Brazzaville et Kinshasa, séparées par le seul fleuve Congo, viennent de franchir une étape décisive. Les deux capitales, parmi les plus rapprochées au monde, se projettent désormais vers une liaison physique permanente entre leurs rives.
Un protocole signé à Kinshasa entre les deux Congo
Les ministres des Finances de la République démocratique du Congo et de la République du Congo ont paraphé, jeudi 7 mai à Kinshasa, un protocole d’accord. Le texte porte sur la faisabilité et le cadre opérationnel du futur pont route-rail de Maluku.
La signature a réuni Doudou Fwamba, pour la RDC, et son homologue de Brazzaville, Christian Yoka. La cérémonie s’est tenue sous la présidence du vice-Premier ministre en charge des Transports de la RDC, Jean-Pierre Bemba Gombo, entouré de plusieurs responsables techniques et administratifs.
Maluku, point d’ancrage d’un ouvrage attendu
Le futur pont sera bâti à Maluku, sur le fleuve Congo. Il reliera directement Kinshasa et Brazzaville, deux capitales que seul ce cours d’eau majestueux maintient à distance. L’ambition est ancienne, mais elle quitte enfin le registre des intentions.

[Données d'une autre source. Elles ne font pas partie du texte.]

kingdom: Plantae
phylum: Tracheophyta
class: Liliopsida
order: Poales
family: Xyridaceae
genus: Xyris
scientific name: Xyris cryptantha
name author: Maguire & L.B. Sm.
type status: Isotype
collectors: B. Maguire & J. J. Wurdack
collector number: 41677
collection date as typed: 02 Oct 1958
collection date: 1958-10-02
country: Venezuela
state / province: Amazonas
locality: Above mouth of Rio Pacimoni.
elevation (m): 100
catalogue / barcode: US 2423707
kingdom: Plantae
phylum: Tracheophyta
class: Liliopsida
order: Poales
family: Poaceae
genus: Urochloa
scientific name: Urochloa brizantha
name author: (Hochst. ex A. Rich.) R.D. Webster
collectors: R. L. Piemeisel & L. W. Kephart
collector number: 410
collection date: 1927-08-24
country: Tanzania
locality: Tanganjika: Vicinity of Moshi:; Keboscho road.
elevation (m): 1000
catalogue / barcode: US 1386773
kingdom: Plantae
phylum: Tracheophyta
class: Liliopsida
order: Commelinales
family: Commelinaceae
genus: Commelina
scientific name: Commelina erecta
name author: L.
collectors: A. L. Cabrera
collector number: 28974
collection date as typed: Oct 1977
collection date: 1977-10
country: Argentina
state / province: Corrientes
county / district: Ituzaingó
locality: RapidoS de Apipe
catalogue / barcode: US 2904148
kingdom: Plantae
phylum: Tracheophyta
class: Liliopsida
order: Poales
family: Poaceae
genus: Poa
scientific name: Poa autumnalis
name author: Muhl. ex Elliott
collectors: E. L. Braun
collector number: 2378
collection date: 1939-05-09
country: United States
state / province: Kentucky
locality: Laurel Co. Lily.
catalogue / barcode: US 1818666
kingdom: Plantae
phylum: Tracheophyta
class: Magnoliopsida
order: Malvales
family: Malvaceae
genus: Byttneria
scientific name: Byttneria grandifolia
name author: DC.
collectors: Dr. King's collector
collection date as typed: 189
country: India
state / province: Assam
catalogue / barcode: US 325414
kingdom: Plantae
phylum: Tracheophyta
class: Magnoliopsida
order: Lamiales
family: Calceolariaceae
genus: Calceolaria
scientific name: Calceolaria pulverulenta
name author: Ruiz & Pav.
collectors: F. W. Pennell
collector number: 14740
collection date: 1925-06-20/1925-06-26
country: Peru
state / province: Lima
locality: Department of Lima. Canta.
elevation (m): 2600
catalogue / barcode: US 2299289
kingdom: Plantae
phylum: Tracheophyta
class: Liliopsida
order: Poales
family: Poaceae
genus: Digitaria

L’ouvrage associera une voie routière et une liaison ferroviaire. Cette double infrastructure vise à fluidifier la circulation des personnes comme celle des marchandises entre les deux rives. Longtemps évoqué, le projet entre désormais dans une phase plus concrète.
Un cadre fiscal pour sécuriser les investissements
Le protocole ne se limite pas à une déclaration d’intention. Il fixe le régime fiscal et douanier applicable aux concessions, ainsi qu’aux entreprises sous-traitantes appelées à intervenir sur le chantier. Un point souvent décisif pour l’aboutissement de tels programmes.
Selon les autorités des deux pays, ce cadre juridique et financier poursuit plusieurs objectifs. Il s’agit de sécuriser les investissements, de faciliter les procédures administratives et d’accélérer le démarrage effectif des travaux. Autant de garanties recherchées par les bailleurs potentiels.
La gouvernance opérationnelle se précise également. Le directeur général de l’Agence congolaise des grands travaux (ACGT) assurera la fonction de point focal du projet pour la RDC. Une désignation qui traduit l’importance stratégique reconnue à cette infrastructure.
Un levier pour l’économie de l’Afrique centrale
Au-delà de sa charge symbolique, le pont représente un véritable levier de développement pour la sous-région. Les responsables congolais misent sur ses retombées économiques pour transformer durablement les relations commerciales entre les deux États voisins.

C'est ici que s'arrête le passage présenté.